Anon: 2 minutes of Googling got me here:

Rafael said...

@ anon @ 6:50am -

it's just a matter of of density, i.e. mass per volume. Diesel contains molecules with longer carbon chains than gasoline does. Density varies a little with temperature and exact composition, but diesel typically comes in at ~0.84 kg/l vs. ~0.75 kg/l for gasoline.

The bulk of the exergy is actually in the hydrogen-carbon bonds, but the H-C ratio is roughly the same for both fuels so energy per unit mass is comparable. Unfortunately, mass flow is hard to measure so we buy these fuels by volume instead.

For reference, alcohols contain oxygen atoms which add mass but no exergy. That's why a kilogram of e.g. ethanol contains less energy than a kilogram of gasoline.

Conversely, a kilogram of pure methane gas contains a lot more, but it's hard to ignite (125-130 RON vs. 89-98 for gasoline) because there are no weak carbon-carbon bonds for the oxygen to attack during combustion.

Anonymous said...

Rafael -

It's not about energy density, it's about taxing the more damaging users of highways (i.e., semis) at a higher rate in order to better pay for the maintenance costs that they cause.

Doing the math, the trip from Boston to LA (about 3000 miles, approx 5mpg), it ends up being $120 per truckload across the country.

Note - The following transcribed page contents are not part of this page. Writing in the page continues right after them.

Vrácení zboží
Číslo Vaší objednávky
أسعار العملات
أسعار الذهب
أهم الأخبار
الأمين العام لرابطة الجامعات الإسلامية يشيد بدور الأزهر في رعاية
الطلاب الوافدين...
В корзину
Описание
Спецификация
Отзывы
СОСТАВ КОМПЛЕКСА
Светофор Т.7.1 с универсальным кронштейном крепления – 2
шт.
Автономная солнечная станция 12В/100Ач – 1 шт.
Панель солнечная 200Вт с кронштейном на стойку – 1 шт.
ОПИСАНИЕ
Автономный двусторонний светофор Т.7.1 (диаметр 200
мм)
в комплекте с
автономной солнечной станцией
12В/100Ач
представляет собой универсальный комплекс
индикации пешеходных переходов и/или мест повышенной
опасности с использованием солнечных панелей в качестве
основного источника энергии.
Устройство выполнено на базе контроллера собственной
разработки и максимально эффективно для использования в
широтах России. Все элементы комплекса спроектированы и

Not a massive economic dislocation.

I'm open to the argument concerning diesel machines for agricultural use being unfairly hit by this, but, otherwise, meh.

Rafael said...

@ anon @ 2:00pm -

several European countries have introduced road pricing mechanisms for commercial vehicles precisely because road surface wear and tear is proportional to the fourth power of axle load.

Another issue is that a number of countries at the geographic heart of the EU host high volumes of through traffic. Commercial vehicles have a large operating radius, they would simply drive through any country that tried to impose much higher fuel taxes than its neighbors, depriving that member state of the revenue needed to properly maintain the roads.

In the US context, California would find it difficult to collect enough incremental revenue if it tried to raise its diesel taxes well beyond those of Nevada and Arizona. What you're proposing could work if fuel taxes were raised at the federal level and the proceeds used to not just build but also maintain federally funded highways. I'm just not holding my breath.

Short of a road pricing mechanism for commercial vehicles in California, there is therefore limited scope for unilateral state-level tax hikes on diesel fuel even if somehow, magically, voters summon the political will to impose them. That's part of why I think gasoline taxes would need to go up by more than the $0.05 per gallon you suggest.

Anonymous said...


Well, I was talking about federal fuel taxes. Although I could've been clearer, I've never before had to clarify when discussing the matter.

TomW said...

Because of the differences between diesel and gas (petrol) engines, one gallon of diesel will get your further than one gallon of petrol, and emit CO2 at a lower rate to boot. That is a very good reason why fuel tax shodul favour diesel over petrol, regardelss of vehicle type.

Alon Levy said...

TomW, diesel actually emits more CO2 per unit of volume than gasoline, offsetting the higher fuel economy it offers.